A: A heating degree day (HDD) is a measurement used to translate each day’s temperature to the energy demands of furnaces, boilers, and other heating systems. Heating degree days can be used to compare the current winter to past winters. It can also be used to compare the cold in one part of the country with another.
For example, heating degree days can be used to help explain variances to prior years’ natural gas consumption (or other heating source such as electricity or fuel oil). This is especially helpful if you are able to “componentize” your consumption/usage data from your rate and total cost data, which can be done using NWP’s UtilitySmart or a similar service. A sister organization of the National Weather Service keeps records of HDDs per month (and per week) at the national, regional, state, and major city level, which you can find here.

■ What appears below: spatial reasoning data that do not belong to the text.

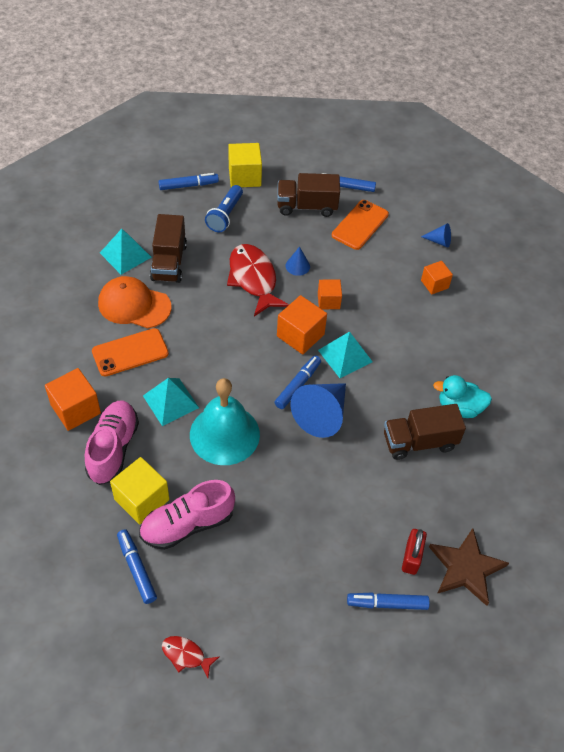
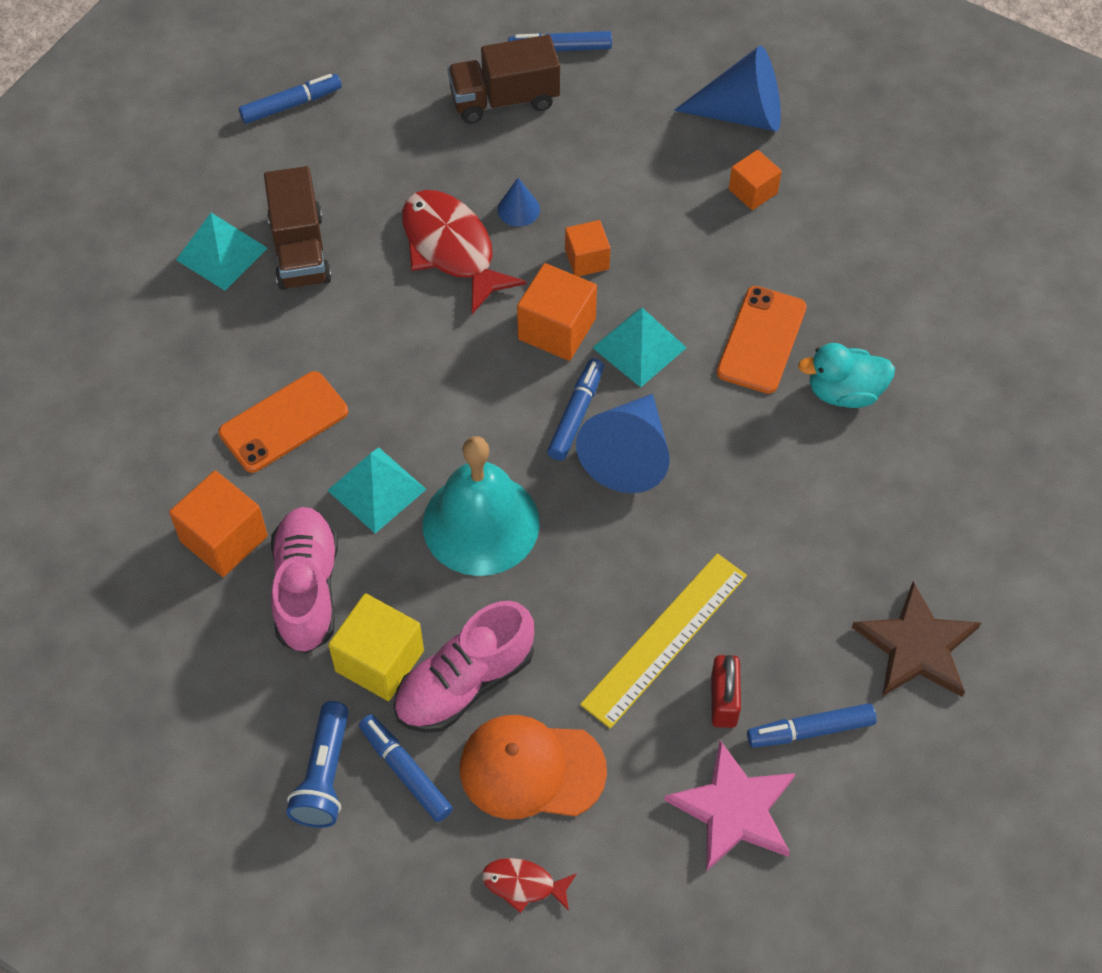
camera: 10 degrees left, 5 degrees up
(134, 305) = (264, 339): orange cap -> orange cap (531, 769)
(225, 215) = (370, 146): blue flashlight -> blue flashlight (324, 776)
(244, 176) = (383, 67): yellow cube -> none
(313, 527) = (665, 639): none -> yellow ruler
(327, 641) = (734, 809): none -> pink star
(360, 225) = (603, 113): orange phone -> orange phone (761, 340)
(411, 557) = (829, 650): red padlock -> red padlock (723, 700)
(419, 442) = (795, 463): brown truck -> none
(439, 241) = (741, 114): blue cone -> blue cone, size x2.05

Nerdy bonus info: You can calculate heating degree days by subtracting a day’s average temperature from 65. For example, if the day’s high is 35°F and the day’s low is 25°F, the day’s average is 30°F. So, 65 minus 30 = 35 HDD. Another handy link is (national/regional/state) Temperature Rank. For example, you may have heard that the Winter of 2011-2012 was “unseasonably warm.” The national temperature rank for March 2012 was 118. A rank of 100 is considered average or normal, which means that March 2012 was 18% warmer than normal, creating an expectation that your energy consumption should have been 18% lower than in an average year.